Hardware design source files:

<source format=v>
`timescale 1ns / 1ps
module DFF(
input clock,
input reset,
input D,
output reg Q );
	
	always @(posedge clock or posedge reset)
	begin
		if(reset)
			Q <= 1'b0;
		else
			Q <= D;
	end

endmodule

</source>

Activity: Each line above needs to be written out again exactly.

Response to this task:
<source format=v>
`timescale 1ns / 1ps
module DFF(
input clock,
input reset,
input D,
output reg Q );
	
	always @(posedge clock or posedge reset)
	begin
		if(reset)
			Q <= 1'b0;
		else
			Q <= D;
	end

endmodule

</source>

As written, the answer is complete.